Comecei em Outubro, para a página da Rádio Renascença, esta exacta coluna pela qual o leitor passeia agora a vista. Bigodes de Camilo, monóculos de Chesterton, cigarros de Rodrigues pululam na minha imaginação. É ridículo? Claro que é ridículo. Mas tirem a um homem o ridículo e tiram-lhe a vida. Sério como tudo o que é de antigamente, o meu sucinto e correctíssimo editor acolheu a esforçada e quebradiça pena que trago na algibeira. E deu-me esta garantia de Tchekov: liberdade e coragem para escrever a meu bel-prazer. Ainda bem, porque só sei escrever assim. Foi-me dado este coração demasiado óbvio, este focinho nocturno de raposa antes de ser atropelada, este fastio a moscas-da-chuva e dentes de mentiroso. Calhou como calhou. Acreditem, podia ser muito pior.

Voltei a tocar ao vivo. Um pouco mais do que nos últimos anos. Uma vez que a soma dos meus espectáculos de 2019 a 2023 foi 2, não era difícil. É verdade que decidi parar no fim de 2018. Mas depois gravei “Os Perdedores”, que saiu em 2022. Uma coisa em ruptura com muito do que tinha feito até então. Este ano houve 4 convites para tocar e fiquei surpreendido.

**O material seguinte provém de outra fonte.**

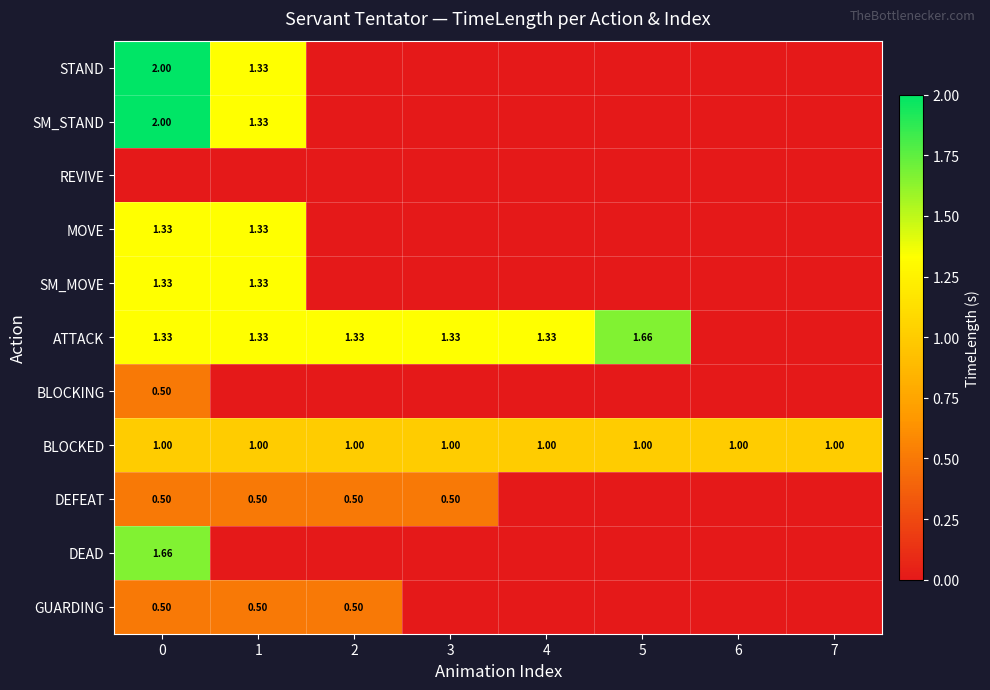

Is it true that ATTACK equals -0.7 at 6?

False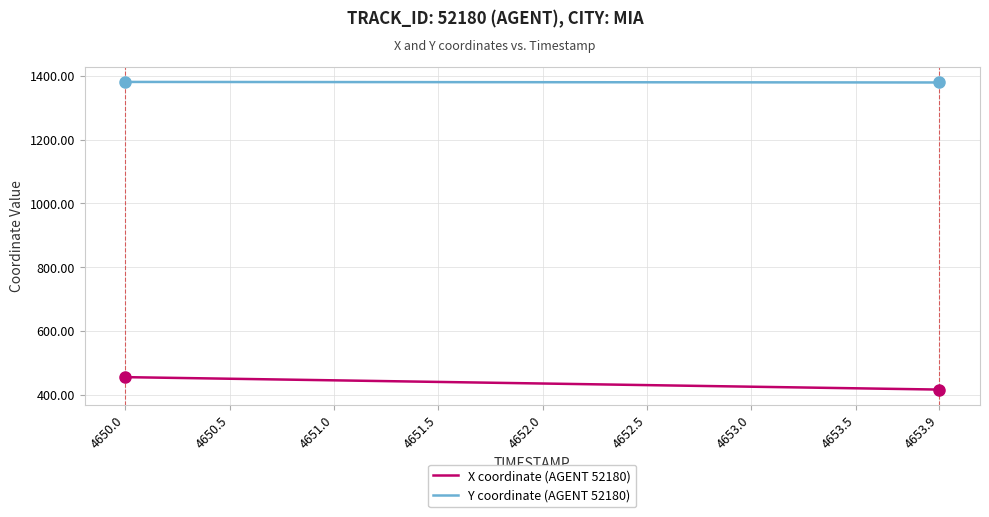

Which series has the largest total across all categories?

Y coordinate (AGENT 52180)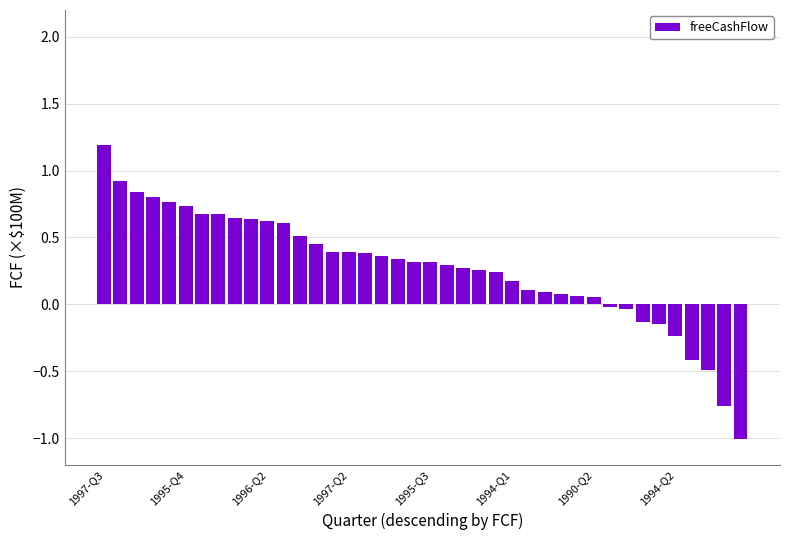

What is the minimum value shown in the chart?

-1.0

Antevi o silêncio. Doeu-me a barriga. Nem quis saber do número de bilhetes vendidos. Tudo o que eu queria era o balcão do Galeto. Tudo o que eu queria era um combinado Nº 8. Mas cheguei ao palco e vi gente. Não era pouca. E cantavam. Gritavam. Sabiam de canções que eram segredos. Embalado, lancei “O Último Que Apague a Luz”, uma canção nova. E preparo um disco novo. Podia ser pior.

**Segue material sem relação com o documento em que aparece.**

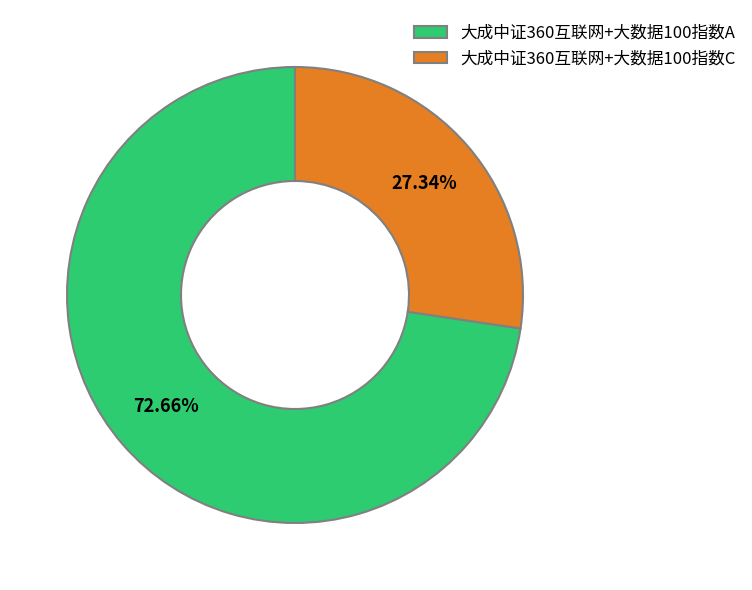

Rank the categories by value from lowest to highest.

大成中证360互联网+大数据100指数C, 大成中证360互联网+大数据100指数A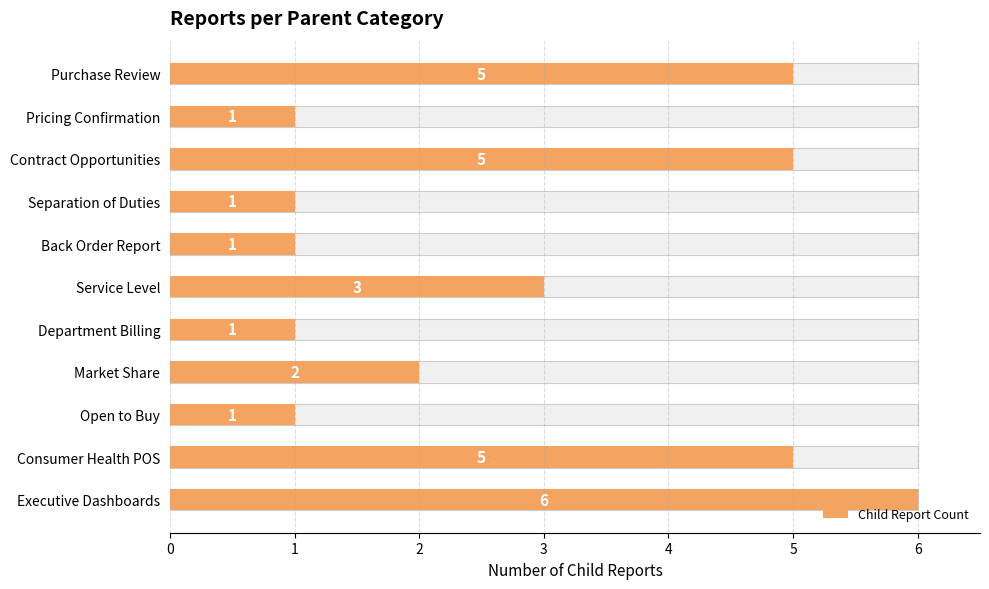

What is the difference between the values at Service Level and Separation of Duties?

2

Fui a pouquíssimos concertos. Só 2 interessaram verdadeiramente: Fontaines D.C. e os Pontos Negros. Foi melhor o dos Pontos. Completamente livre dos lugares-comuns ideológicos que parasitam a música pop. Obrigado. É verdade que são meus amigos e que, em podendo, favoreço amigos. Mas os Pontos não precisam de cunhas. Sempre foram bons de roque. Mesmo que só toquem de 2 em 2 anos. Portugal é capaz das melhores bandas. Pena estarem condenadas a pedalar na lama. Árduo, mas podia ser pior.

O Ryan Adams editou 5 (cinco) discos de originais. Por ordem: “1985”, “Sword & Stone”, “Star Sign”, “Heatwave”, “Blackhole”. Mesmo que não gostasse, gostaria. Tentaram acabar com o velho morgado, mas o velho morgado não deixou que acabassem com ele. E eu não resisto a uma boa história de injustiça. Um dia destes conto. É uma história tramada, mas poderia ser pior.

Li bastante. Mais do que em 2023: Cormac Maccarthy, o Cardeal Sarah, Adília Lopes. Mais ensaio, entrevistas e crónicas, do que ficção. Tentei fazer fichas de leitura: cai-me o cabelo, caem-me os dentes, cai-me a memória. Comecei uma, mas não acertei com o esquema e desisti. Tenho de voltar a tentar em 2025. Mas podia ser pior.

E pronto. Está feito. O ano acabou. Mais 365 dias passaram desde que nasceu o Salvador e, por enquanto, nenhum abaixo-assinado triunfou sobre o modo como se convencionou contabilizar os séculos. Dadas as circunstâncias sim, poderia ter sido bem pior. Anima-nos, porém, hoje e sempre, esta cristianíssima clareza: o melhor está sempre para vir.


Manuel Fúria é músico e vive em Lisboa.